Copy out the data below with "Xiaomi Note 10 Pro" changed to "Redmi Note 10 Pro" and nothing else altered. Leave the pictures out.

# # # #

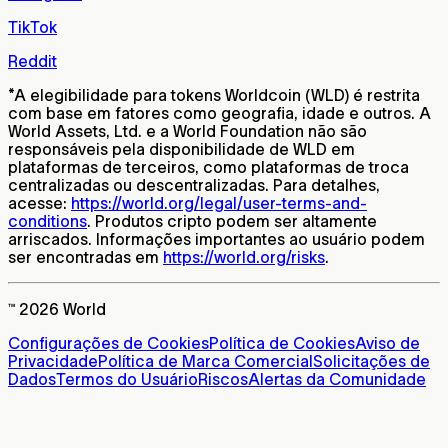
TikTok
Reddit
*
A elegibilidade para tokens Worldcoin (WLD) é restrita
com base em fatores como geografia, idade e outros. A
World Assets, Ltd. e a World Foundation não são
responsáveis pela disponibilidade de WLD em
plataformas de terceiros, como plataformas de troca
centralizadas ou descentralizadas. Para detalhes,
acesse:
https://world.org/legal/user-terms-and-
conditions
. Produtos cripto podem ser altamente
arriscados. Informações importantes ao usuário podem
ser encontradas em
https://world.org/risks
.
™ 2026 World
Configurações de Cookies
Política de Cookies
Aviso de
Privacidade
Política de Marca Comercial
Solicitações de
Dados
Termos do Usuário
Riscos
Alertas da Comunidade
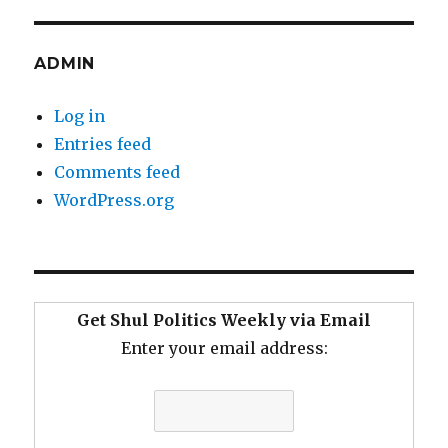
ADMIN
Log in
Entries feed
Comments feed
WordPress.org
Get Shul Politics Weekly via Email
Enter your email address:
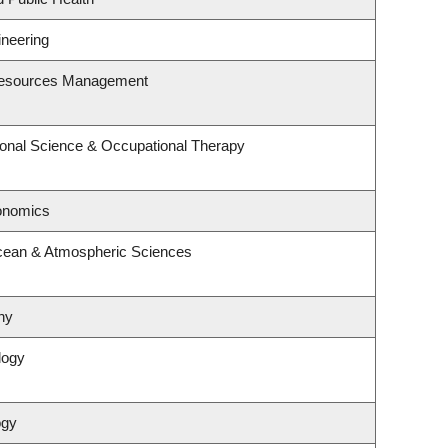
ineering
Resources Management
onal Science & Occupational Therapy
onomics
cean & Atmospheric Sciences
hy
logy
ogy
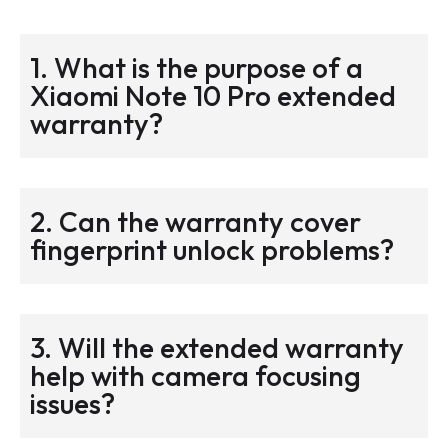
1. What is the purpose of a
Xiaomi Note 10 Pro extended
warranty?
2. Can the warranty cover
fingerprint unlock problems?
3. Will the extended warranty
help with camera focusing
issues?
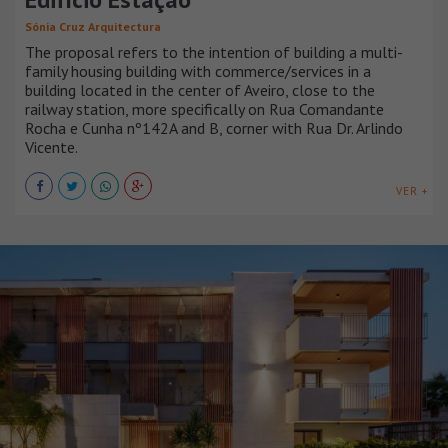
Sónia Cruz Arquitectura
The proposal refers to the intention of building a multi-
family housing building with commerce/services in a
building located in the center of Aveiro, close to the
railway station, more specifically on Rua Comandante
Rocha e Cunha nº142A and B, corner with Rua Dr. Arlindo
Vicente.
VER +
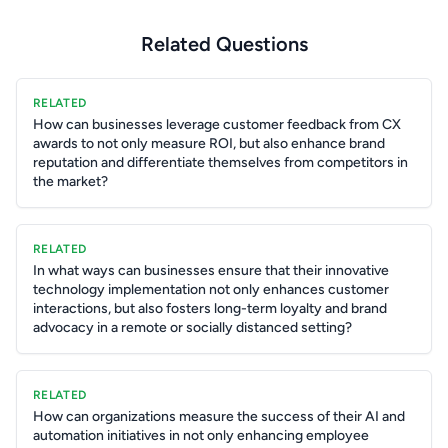
Related Questions
RELATED
How can businesses leverage customer feedback from CX
awards to not only measure ROI, but also enhance brand
reputation and differentiate themselves from competitors in
the market?
RELATED
In what ways can businesses ensure that their innovative
technology implementation not only enhances customer
interactions, but also fosters long-term loyalty and brand
advocacy in a remote or socially distanced setting?
RELATED
How can organizations measure the success of their AI and
automation initiatives in not only enhancing employee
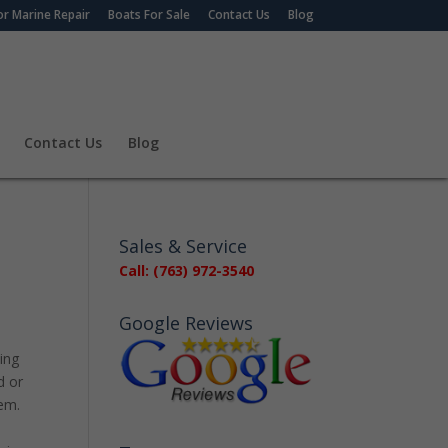
r Marine Repair
Boats For Sale
Contact Us
Blog
Contact Us
Blog
Sales & Service
Call: (763) 972-3540
Google Reviews
ing
d or
lem.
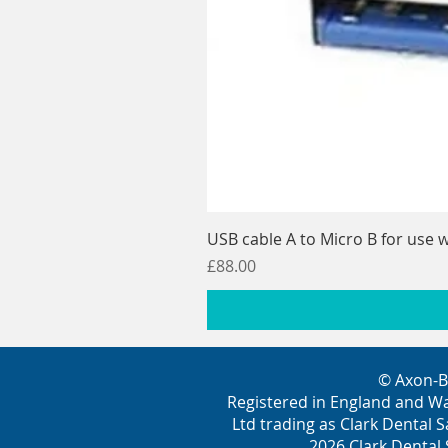
USB cable A to Micro B for use w
Price
£88.00
© Axon-B
Registered in England and W
Ltd trading as Clark Dental S
2026 Clark Dental 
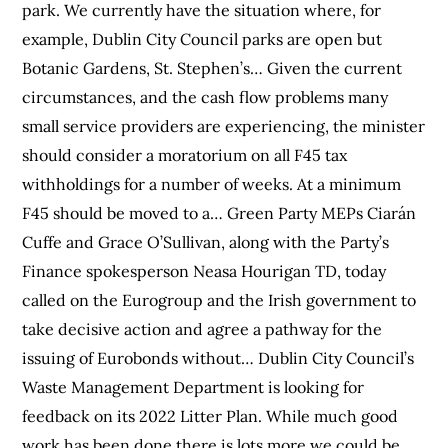
park. We currently have the situation where, for
example, Dublin City Council parks are open but
Botanic Gardens, St. Stephen’s… Given the current
circumstances, and the cash flow problems many
small service providers are experiencing, the minister
should consider a moratorium on all F45 tax
withholdings for a number of weeks. At a minimum
F45 should be moved to a… Green Party MEPs Ciarán
Cuffe and Grace O’Sullivan, along with the Party’s
Finance spokesperson Neasa Hourigan TD, today
called on the Eurogroup and the Irish government to
take decisive action and agree a pathway for the
issuing of Eurobonds without… Dublin City Council’s
Waste Management Department is looking for
feedback on its 2022 Litter Plan. While much good
work has been done there is lots more we could be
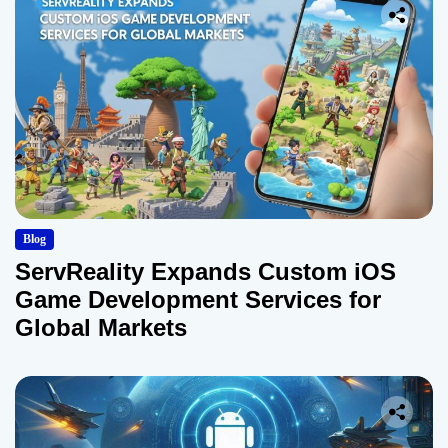
Blog
ServReality Expands Custom iOS
Game Development Services for
Global Markets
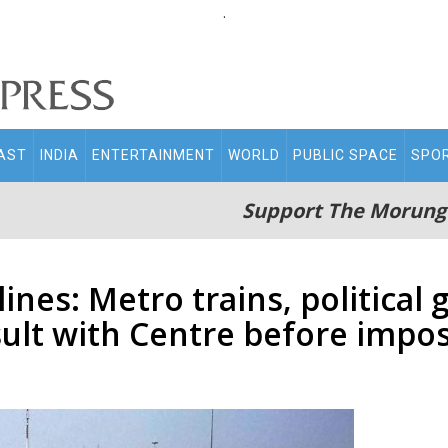
.
AST
INDIA
ENTERTAINMENT
WORLD
PUBLIC SPACE
SPO
Support The Morung
nes: Metro trains, political 
sult with Centre before impo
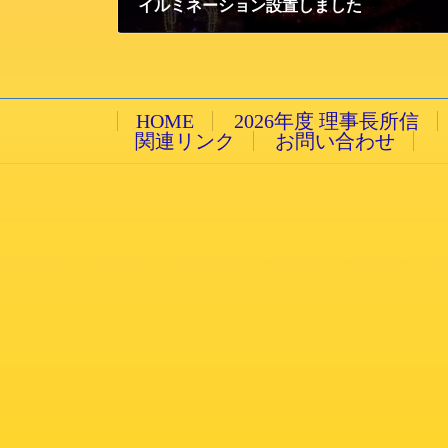
イルミネーション設置しました
2014/12/1 月曜日
HOME
2026年度 理事長所信
関連リンク
お問い合わせ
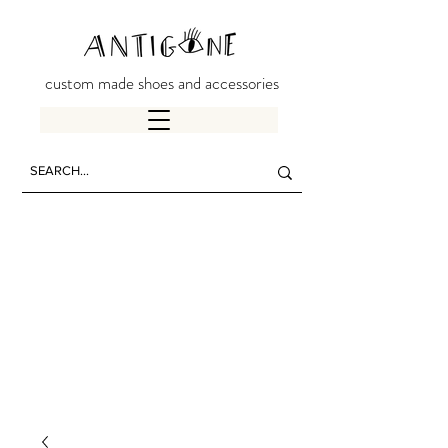
custom made shoes and accessories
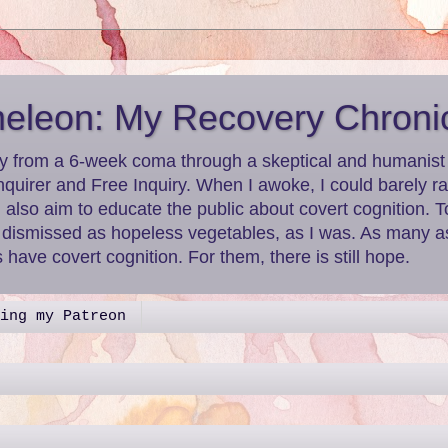
leon: My Recovery Chroni
y from a 6-week coma through a skeptical and humanist le
nquirer and Free Inquiry. When I awoke, I could barely r
I also aim to educate the public about covert cognition.
g dismissed as hopeless vegetables, as I was. As many as
have covert cognition. For them, there is still hope.
ing my Patreon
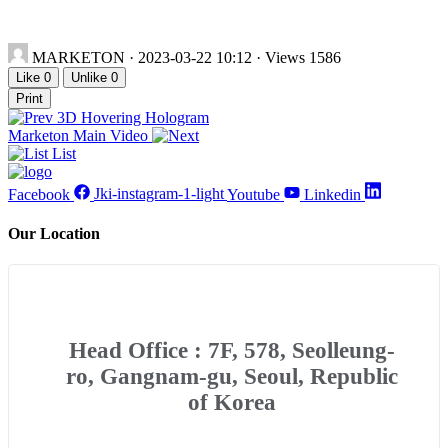
MARKETON
· 2023-03-22 10:12 · Views 1586
Like
0
Unlike
0
Print
3D Hovering Hologram
Marketon Main Video
List
Facebook
Jki-instagram-1-light
Youtube
Linkedin
Our Location
Head Office : 7F, 578, Seolleung-
ro, Gangnam-gu, Seoul, Republic
of Korea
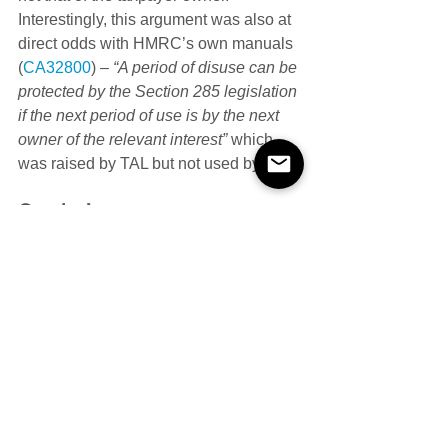
Interestingly, this argument was also at 
direct odds with HMRC’s own manuals 
(
CA32800
) – 
“A period of disuse can be 
protected by the Section 285 legislation 
if the next period of use is by the next 
owner of the relevant interest” 
which 
was raised by TAL but not used by UT.
Conclusion
UT concluded that FTT erred in law by 
determining that the taxpayer’s 
intention was not a relevant factor in the 
application of ‘temporary disuse’. UT 
also concluded that FTT was wrong to 
determine that the application of the 
‘temporary disuse’ provision would 
change by reference to events and 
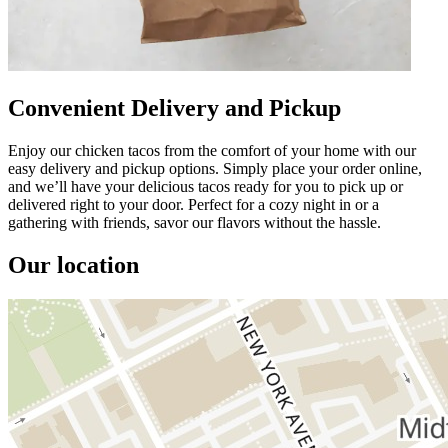
Convenient Delivery and Pickup
Enjoy our chicken tacos from the comfort of your home with our
easy delivery and pickup options. Simply place your order online,
and we’ll have your delicious tacos ready for you to pick up or
delivered right to your door. Perfect for a cozy night in or a
gathering with friends, savor our flavors without the hassle.
Our location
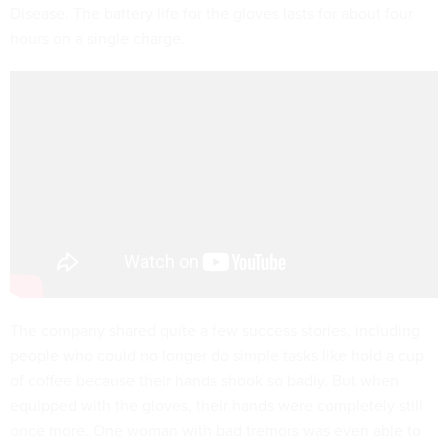
Disease. The battery life for the gloves lasts for about four
hours on a single charge.
The company shared quite a few success stories, including
people who could no longer do simple tasks like hold a cup
of coffee because their hands shook so badly. But when
equipped with the gloves, their hands were completely still
once more. One woman with bad tremors was even able to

# # # #

**WRITTEN SOLUTION**:
TikTok
Reddit
*
A elegibilidade para tokens Worldcoin (WLD) é restrita
com base em fatores como geografia, idade e outros. A
World Assets, Ltd. e a World Foundation não são
responsáveis pela disponibilidade de WLD em
plataformas de terceiros, como plataformas de troca
centralizadas ou descentralizadas. Para detalhes,
acesse:
https://world.org/legal/user-terms-and-
conditions
. Produtos cripto podem ser altamente
arriscados. Informações importantes ao usuário podem
ser encontradas em
https://world.org/risks
.
™ 2026 World
Configurações de Cookies
Política de Cookies
Aviso de
Privacidade
Política de Marca Comercial
Solicitações de
Dados
Termos do Usuário
Riscos
Alertas da Comunidade
ADMIN
Log in
Entries feed
Comments feed
WordPress.org
Get Shul Politics Weekly via Email
Enter your email address:
ineering
Resources Management
onal Science & Occupational Therapy
onomics
cean & Atmospheric Sciences
hy
logy
ogy
1. What is the purpose of a
Redmi Note 10 Pro extended
warranty?
2. Can the warranty cover
fingerprint unlock problems?
3. Will the extended warranty
help with camera focusing
issues?
Sónia Cruz Arquitectura
The proposal refers to the intention of building a multi-
family housing building with commerce/services in a
building located in the center of Aveiro, close to the
railway station, more specifically on Rua Comandante
Rocha e Cunha nº142A and B, corner with Rua Dr. Arlindo
Vicente.
VER +
Related Questions
RELATED
How can businesses leverage customer feedback from CX
awards to not only measure ROI, but also enhance brand
reputation and differentiate themselves from competitors in
the market?
RELATED
In what ways can businesses ensure that their innovative
technology implementation not only enhances customer
interactions, but also fosters long-term loyalty and brand
advocacy in a remote or socially distanced setting?
RELATED
How can organizations measure the success of their AI and
automation initiatives in not only enhancing employee
r Marine Repair
Boats For Sale
Contact Us
Blog
Contact Us
Blog
Sales & Service
Call: (763) 972-3540
Google Reviews
ing
d or
lem.
USB cable A to Micro B for use w
Price
£88.00
© Axon-B
Registered in England and W
Ltd trading as Clark Dental S
2026 Clark Dental 
park. We currently have the situation where, for
example, Dublin City Council parks are open but
Botanic Gardens, St. Stephen’s… Given the current
circumstances, and the cash flow problems many
small service providers are experiencing, the minister
should consider a moratorium on all F45 tax
withholdings for a number of weeks. At a minimum
F45 should be moved to a… Green Party MEPs Ciarán
Cuffe and Grace O’Sullivan, along with the Party’s
Finance spokesperson Neasa Hourigan TD, today
called on the Eurogroup and the Irish government to
take decisive action and agree a pathway for the
issuing of Eurobonds without… Dublin City Council’s
Waste Management Department is looking for
feedback on its 2022 Litter Plan. While much good
work has been done there is lots more we could be
Blog
ServReality Expands Custom iOS
Game Development Services for
Global Markets
.
AST
INDIA
ENTERTAINMENT
WORLD
PUBLIC SPACE
SPO
Support The Morung
nes: Metro trains, political 
sult with Centre before impo
イルミネーション設置しました
2014/12/1 月曜日
HOME
2026年度 理事長所信
関連リンク
お問い合わせ
custom made shoes and accessories
leon: My Recovery Chroni
y from a 6-week coma through a skeptical and humanist le
nquirer and Free Inquiry. When I awoke, I could barely r
I also aim to educate the public about covert cognition.
g dismissed as hopeless vegetables, as I was. As many as
have covert cognition. For them, there is still hope.
ing my Patreon
MARKETON
· 2023-03-22 10:12 · Views 1586
Like
0
Unlike
0
Print
3D Hovering Hologram
Marketon Main Video
List
Facebook
Jki-instagram-1-light
Youtube
Linkedin
Our Location
Head Office : 7F, 578, Seolleung-
ro, Gangnam-gu, Seoul, Republic
of Korea
Interestingly, this argument was also at 
direct odds with HMRC’s own manuals 
(
CA32800
) – 
“A period of disuse can be 
protected by the Section 285 legislation 
if the next period of use is by the next 
owner of the relevant interest” 
which 
was raised by TAL but not used by UT.
Conclusion
UT concluded that FTT erred in law by 
determining that the taxpayer’s 
intention was not a relevant factor in the 
application of ‘temporary disuse’. UT 
also concluded that FTT was wrong to 
determine that the application of the 
‘temporary disuse’ provision would 
change by reference to events and 
Convenient Delivery and Pickup
Enjoy our chicken tacos from the comfort of your home with our
easy delivery and pickup options. Simply place your order online,
and we’ll have your delicious tacos ready for you to pick up or
delivered right to your door. Perfect for a cozy night in or a
gathering with friends, savor our flavors without the hassle.
Our location
Disease. The battery life for the gloves lasts for about four
hours on a single charge.
The company shared quite a few success stories, including
people who could no longer do simple tasks like hold a cup
of coffee because their hands shook so badly. But when
equipped with the gloves, their hands were completely still
once more. One woman with bad tremors was even able to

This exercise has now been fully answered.